PROVIDED MATERIAL: Begin
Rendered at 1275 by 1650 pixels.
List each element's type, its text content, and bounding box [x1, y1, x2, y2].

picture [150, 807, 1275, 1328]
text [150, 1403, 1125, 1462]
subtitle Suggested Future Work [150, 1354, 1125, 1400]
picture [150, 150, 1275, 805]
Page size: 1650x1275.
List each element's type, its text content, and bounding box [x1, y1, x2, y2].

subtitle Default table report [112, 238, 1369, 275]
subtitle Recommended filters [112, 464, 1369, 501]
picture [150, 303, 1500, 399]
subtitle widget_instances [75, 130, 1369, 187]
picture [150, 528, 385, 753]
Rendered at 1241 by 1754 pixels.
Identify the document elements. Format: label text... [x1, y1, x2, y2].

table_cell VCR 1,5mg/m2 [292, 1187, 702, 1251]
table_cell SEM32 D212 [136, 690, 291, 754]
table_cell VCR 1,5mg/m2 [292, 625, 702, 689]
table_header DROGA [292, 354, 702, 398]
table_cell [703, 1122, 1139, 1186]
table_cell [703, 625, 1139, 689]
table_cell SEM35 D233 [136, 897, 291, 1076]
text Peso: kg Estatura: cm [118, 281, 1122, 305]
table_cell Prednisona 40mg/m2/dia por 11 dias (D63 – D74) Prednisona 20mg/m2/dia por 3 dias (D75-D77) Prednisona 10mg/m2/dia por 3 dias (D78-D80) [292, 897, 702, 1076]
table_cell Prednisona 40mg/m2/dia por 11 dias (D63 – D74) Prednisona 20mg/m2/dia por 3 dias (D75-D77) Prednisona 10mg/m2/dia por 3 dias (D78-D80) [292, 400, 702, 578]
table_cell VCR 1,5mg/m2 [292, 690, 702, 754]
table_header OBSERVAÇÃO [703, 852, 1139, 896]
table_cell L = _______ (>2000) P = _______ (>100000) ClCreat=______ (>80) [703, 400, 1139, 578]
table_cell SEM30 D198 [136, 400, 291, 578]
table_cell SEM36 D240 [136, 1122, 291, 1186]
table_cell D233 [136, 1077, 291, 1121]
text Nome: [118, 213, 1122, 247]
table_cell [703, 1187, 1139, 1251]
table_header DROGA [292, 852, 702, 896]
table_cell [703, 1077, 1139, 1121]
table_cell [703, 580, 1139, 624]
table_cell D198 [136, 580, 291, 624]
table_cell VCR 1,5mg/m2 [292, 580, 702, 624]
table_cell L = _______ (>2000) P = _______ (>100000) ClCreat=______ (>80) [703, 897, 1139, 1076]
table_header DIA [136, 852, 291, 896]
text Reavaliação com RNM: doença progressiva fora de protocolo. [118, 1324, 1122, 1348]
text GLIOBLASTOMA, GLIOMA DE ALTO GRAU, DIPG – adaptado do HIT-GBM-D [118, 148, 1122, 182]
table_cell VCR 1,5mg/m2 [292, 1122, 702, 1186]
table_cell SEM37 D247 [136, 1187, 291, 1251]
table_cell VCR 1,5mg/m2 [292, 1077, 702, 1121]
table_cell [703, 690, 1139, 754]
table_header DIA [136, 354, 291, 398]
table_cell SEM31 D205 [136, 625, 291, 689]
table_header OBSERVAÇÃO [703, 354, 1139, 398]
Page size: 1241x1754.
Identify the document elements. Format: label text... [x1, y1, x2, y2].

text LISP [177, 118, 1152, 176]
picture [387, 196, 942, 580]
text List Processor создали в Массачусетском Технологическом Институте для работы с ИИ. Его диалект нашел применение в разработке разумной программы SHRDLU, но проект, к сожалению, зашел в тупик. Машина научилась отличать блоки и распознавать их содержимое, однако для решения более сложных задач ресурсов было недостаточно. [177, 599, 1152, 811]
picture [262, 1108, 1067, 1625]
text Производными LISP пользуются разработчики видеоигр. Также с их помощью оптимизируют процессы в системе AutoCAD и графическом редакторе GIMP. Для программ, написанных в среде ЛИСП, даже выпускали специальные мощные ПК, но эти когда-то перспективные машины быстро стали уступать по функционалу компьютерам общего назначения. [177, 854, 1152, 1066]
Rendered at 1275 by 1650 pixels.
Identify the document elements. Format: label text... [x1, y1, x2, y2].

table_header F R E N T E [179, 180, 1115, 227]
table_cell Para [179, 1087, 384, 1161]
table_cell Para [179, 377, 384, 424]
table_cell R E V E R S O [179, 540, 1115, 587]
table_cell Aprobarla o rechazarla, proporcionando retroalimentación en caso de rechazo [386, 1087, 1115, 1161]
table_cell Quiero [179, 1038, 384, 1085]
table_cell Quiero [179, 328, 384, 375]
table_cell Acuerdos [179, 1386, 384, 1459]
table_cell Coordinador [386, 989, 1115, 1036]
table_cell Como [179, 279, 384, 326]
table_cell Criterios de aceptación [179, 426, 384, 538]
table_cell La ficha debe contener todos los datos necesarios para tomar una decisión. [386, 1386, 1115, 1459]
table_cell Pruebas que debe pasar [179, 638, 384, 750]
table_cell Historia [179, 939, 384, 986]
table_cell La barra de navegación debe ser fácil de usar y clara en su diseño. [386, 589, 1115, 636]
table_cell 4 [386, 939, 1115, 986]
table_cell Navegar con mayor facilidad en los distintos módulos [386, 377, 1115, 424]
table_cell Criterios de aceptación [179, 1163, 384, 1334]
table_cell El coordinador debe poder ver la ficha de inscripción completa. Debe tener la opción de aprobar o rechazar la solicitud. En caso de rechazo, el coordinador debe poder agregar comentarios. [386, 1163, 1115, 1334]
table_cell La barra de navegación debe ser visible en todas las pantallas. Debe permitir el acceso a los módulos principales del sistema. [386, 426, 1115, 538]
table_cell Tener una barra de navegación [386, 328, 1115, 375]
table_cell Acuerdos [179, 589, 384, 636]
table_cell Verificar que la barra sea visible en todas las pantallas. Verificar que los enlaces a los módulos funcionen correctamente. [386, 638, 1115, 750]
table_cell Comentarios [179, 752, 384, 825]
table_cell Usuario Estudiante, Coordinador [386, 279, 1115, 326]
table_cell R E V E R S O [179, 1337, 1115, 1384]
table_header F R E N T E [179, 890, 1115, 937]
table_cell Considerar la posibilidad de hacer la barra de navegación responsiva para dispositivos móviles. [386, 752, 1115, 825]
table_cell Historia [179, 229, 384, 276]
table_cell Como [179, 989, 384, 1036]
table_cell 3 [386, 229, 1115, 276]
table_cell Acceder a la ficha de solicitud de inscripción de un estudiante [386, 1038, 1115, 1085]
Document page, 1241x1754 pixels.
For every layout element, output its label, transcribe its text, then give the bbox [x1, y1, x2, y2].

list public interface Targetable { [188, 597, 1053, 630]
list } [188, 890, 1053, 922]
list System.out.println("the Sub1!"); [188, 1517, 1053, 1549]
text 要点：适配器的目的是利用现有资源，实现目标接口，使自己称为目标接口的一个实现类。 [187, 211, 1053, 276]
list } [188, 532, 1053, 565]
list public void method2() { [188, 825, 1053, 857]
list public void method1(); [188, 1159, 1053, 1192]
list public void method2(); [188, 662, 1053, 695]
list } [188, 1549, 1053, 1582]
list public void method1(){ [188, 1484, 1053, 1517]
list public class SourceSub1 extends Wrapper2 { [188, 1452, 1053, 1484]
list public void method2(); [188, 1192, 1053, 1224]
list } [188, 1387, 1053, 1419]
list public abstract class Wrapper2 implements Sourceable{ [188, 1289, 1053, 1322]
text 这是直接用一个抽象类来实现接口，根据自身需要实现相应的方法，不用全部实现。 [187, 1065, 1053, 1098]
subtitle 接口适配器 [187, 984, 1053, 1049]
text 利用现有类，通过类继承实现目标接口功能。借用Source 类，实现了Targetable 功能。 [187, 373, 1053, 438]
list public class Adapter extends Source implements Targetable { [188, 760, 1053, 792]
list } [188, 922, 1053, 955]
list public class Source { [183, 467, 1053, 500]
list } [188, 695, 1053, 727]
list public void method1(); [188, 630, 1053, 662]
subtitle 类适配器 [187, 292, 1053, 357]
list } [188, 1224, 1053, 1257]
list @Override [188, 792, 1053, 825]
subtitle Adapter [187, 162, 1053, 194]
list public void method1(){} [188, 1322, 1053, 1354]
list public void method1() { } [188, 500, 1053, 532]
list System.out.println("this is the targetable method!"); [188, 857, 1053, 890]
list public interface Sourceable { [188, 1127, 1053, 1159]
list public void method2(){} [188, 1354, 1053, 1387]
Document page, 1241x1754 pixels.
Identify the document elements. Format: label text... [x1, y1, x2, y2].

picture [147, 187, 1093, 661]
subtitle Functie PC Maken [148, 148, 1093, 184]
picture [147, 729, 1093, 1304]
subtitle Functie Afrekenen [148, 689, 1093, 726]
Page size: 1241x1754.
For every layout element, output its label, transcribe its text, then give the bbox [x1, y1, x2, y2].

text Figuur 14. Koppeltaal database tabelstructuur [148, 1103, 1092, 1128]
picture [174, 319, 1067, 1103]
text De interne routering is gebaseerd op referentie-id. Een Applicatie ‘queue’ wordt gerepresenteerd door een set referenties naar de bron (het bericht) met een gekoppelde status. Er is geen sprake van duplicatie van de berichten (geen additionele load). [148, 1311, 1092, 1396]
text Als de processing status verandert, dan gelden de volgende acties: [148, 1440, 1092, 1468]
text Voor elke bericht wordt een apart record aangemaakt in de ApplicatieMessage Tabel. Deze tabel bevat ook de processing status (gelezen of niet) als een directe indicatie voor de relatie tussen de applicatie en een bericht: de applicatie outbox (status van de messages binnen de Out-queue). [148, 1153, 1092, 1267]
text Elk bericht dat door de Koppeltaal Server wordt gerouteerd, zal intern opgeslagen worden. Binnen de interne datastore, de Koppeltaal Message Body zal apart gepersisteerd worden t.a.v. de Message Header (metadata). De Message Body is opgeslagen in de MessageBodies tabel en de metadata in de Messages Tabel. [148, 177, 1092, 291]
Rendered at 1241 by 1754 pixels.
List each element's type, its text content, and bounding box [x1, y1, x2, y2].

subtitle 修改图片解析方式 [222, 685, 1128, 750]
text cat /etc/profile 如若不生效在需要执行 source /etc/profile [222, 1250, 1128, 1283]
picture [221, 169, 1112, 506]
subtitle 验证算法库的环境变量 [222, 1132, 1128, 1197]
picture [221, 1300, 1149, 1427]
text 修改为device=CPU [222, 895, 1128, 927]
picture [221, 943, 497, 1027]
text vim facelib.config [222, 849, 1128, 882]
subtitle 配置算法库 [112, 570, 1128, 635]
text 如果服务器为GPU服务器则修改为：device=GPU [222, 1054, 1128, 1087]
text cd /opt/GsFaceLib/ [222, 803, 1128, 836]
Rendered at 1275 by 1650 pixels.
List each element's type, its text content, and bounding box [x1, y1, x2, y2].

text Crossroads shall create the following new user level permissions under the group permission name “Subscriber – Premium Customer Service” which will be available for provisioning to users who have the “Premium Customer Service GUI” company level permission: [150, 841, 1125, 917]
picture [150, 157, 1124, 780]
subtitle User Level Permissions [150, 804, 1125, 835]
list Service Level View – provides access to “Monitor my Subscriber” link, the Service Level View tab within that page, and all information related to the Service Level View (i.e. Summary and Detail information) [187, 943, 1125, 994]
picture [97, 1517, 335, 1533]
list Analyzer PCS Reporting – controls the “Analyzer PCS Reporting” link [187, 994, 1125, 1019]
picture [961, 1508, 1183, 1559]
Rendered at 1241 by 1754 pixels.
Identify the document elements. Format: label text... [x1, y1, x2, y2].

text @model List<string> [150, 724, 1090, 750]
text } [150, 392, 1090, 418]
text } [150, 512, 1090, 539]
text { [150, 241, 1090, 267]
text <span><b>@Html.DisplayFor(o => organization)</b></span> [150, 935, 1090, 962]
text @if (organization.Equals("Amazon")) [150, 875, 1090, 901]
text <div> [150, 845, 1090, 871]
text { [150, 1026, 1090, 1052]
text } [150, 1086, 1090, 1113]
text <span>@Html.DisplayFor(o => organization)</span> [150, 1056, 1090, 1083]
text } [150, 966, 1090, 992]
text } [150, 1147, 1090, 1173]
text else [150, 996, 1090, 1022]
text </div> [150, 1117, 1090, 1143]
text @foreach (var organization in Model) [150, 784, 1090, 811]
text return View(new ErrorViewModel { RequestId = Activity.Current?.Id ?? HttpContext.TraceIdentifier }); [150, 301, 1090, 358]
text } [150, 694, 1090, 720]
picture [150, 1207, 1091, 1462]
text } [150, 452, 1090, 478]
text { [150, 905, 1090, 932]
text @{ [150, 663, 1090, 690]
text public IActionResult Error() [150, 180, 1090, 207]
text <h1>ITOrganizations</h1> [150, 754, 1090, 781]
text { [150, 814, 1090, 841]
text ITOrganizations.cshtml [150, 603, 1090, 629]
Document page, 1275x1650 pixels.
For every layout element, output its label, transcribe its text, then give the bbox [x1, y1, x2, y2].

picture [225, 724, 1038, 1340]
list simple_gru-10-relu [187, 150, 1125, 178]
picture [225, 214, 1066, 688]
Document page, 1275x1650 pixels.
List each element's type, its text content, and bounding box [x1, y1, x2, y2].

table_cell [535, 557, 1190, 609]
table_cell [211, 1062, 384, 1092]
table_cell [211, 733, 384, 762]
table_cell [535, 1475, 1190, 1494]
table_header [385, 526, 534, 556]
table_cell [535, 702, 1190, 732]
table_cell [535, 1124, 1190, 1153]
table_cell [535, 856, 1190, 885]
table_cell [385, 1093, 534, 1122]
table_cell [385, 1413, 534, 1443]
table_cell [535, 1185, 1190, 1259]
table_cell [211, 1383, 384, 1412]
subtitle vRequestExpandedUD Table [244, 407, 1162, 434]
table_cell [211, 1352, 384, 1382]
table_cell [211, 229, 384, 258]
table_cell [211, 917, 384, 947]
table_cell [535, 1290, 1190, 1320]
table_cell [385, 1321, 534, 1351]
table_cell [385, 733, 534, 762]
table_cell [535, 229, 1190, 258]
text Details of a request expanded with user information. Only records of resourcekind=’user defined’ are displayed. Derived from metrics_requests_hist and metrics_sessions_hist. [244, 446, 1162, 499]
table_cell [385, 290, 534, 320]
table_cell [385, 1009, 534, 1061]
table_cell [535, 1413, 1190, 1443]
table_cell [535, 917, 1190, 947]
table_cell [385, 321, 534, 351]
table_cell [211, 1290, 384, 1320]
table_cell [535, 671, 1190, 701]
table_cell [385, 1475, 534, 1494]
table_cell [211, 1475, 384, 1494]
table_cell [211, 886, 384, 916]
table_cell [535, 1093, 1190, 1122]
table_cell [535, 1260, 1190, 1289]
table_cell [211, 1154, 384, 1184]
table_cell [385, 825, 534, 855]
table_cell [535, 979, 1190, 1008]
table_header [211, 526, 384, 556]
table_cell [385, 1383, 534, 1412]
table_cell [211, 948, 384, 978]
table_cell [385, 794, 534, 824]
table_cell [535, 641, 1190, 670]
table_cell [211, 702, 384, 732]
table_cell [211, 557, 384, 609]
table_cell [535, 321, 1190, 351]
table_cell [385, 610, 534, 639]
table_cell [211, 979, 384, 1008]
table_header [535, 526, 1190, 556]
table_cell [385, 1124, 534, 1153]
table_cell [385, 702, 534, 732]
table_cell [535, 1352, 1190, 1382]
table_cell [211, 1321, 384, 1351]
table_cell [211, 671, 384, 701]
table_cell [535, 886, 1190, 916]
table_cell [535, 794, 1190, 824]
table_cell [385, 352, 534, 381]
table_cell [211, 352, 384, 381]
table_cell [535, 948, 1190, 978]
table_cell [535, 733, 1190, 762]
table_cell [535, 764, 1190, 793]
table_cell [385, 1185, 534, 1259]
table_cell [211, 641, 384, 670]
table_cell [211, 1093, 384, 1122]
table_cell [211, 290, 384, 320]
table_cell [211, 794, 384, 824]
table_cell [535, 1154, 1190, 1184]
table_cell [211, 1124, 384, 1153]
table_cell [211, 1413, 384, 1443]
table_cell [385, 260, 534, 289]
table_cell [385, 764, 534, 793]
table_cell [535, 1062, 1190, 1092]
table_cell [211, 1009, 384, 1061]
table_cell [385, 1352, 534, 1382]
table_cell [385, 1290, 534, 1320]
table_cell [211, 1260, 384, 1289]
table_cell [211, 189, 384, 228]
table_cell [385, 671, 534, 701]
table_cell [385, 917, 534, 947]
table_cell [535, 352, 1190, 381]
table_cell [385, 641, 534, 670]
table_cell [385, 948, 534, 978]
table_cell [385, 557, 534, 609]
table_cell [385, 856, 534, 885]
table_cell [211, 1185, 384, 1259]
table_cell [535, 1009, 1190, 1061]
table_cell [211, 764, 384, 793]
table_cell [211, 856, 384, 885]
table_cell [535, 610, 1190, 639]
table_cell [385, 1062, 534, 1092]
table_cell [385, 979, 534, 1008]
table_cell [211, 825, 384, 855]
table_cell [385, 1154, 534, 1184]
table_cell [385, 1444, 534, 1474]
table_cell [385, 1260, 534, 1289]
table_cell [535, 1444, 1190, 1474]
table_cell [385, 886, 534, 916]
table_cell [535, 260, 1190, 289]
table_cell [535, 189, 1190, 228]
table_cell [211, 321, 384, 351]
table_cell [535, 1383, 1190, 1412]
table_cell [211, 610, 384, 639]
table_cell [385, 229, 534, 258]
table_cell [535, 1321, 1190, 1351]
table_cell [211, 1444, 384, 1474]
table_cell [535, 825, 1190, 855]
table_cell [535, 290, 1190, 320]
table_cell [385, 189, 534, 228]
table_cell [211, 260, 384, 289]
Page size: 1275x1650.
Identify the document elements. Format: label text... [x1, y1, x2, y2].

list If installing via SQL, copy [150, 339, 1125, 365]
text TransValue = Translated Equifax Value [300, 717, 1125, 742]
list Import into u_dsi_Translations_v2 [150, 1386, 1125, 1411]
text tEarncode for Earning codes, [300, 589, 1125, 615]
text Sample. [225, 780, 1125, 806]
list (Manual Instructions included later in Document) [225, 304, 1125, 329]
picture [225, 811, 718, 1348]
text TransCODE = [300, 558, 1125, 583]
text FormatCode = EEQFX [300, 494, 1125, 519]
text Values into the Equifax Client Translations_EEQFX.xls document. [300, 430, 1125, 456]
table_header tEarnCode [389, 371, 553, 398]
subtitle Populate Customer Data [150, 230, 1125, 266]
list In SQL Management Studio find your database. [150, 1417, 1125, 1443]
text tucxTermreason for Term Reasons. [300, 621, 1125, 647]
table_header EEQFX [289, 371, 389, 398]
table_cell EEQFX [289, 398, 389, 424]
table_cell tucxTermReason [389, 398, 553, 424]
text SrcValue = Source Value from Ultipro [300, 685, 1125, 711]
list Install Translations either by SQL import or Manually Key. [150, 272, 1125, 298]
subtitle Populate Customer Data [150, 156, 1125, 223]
PROVIDED MATERIAL: End
_WHAT TO WORK ON_: Copy range, inclusive: the line holding "table_cell [211, 917, 384, 947]" to the line holding "table_cell [385, 321, 534, 351]". Reproduce exactly those lines of the records above and no others.

_WORKED SOLUTION_:
table_cell [211, 917, 384, 947]
table_cell [535, 1290, 1190, 1320]
table_cell [385, 1321, 534, 1351]
table_cell [385, 733, 534, 762]
table_cell [535, 229, 1190, 258]
text Details of a request expanded with user information. Only records of resourcekind=’user defined’ are displayed. Derived from metrics_requests_hist and metrics_sessions_hist. [244, 446, 1162, 499]
table_cell [385, 290, 534, 320]
table_cell [385, 1009, 534, 1061]
table_cell [535, 1413, 1190, 1443]
table_cell [535, 917, 1190, 947]
table_cell [385, 321, 534, 351]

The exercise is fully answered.